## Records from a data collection

↓

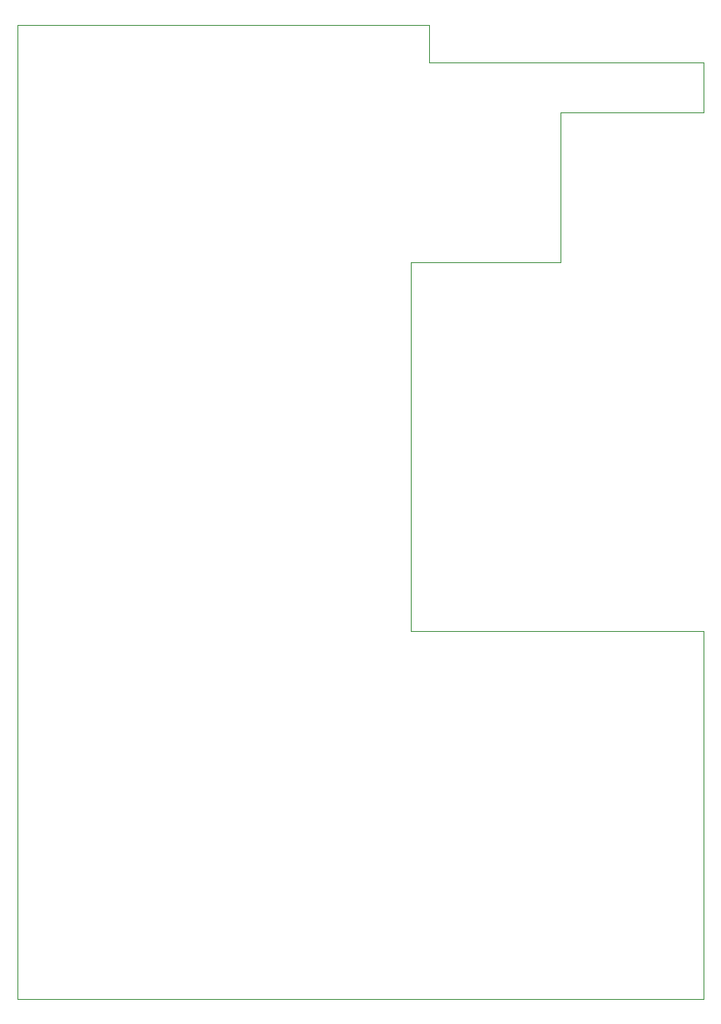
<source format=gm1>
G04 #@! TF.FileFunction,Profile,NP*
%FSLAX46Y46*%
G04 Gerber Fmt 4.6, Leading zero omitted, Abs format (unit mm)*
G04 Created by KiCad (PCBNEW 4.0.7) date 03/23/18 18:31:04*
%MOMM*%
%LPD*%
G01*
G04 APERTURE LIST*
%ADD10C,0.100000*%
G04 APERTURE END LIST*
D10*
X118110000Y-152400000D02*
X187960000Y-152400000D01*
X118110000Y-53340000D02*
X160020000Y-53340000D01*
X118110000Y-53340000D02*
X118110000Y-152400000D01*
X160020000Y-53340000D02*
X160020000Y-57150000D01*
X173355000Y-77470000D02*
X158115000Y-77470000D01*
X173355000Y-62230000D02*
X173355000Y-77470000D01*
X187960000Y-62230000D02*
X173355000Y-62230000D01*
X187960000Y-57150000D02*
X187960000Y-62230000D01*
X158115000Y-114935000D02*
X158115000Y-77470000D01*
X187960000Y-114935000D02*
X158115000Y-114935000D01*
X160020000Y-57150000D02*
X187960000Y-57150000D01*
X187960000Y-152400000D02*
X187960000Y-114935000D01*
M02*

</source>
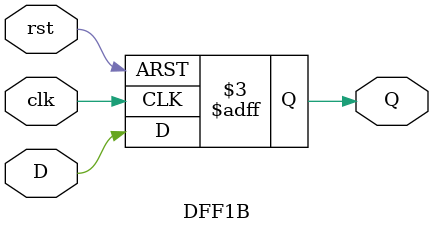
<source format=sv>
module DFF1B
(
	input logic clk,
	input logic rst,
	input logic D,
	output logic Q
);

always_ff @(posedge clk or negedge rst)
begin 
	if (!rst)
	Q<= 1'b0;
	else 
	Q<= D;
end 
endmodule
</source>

↑

## Task
For the string "input", return every line of the data where it appears.

## Answer to the exercise
	input logic clk,
	input logic rst,
	input logic D,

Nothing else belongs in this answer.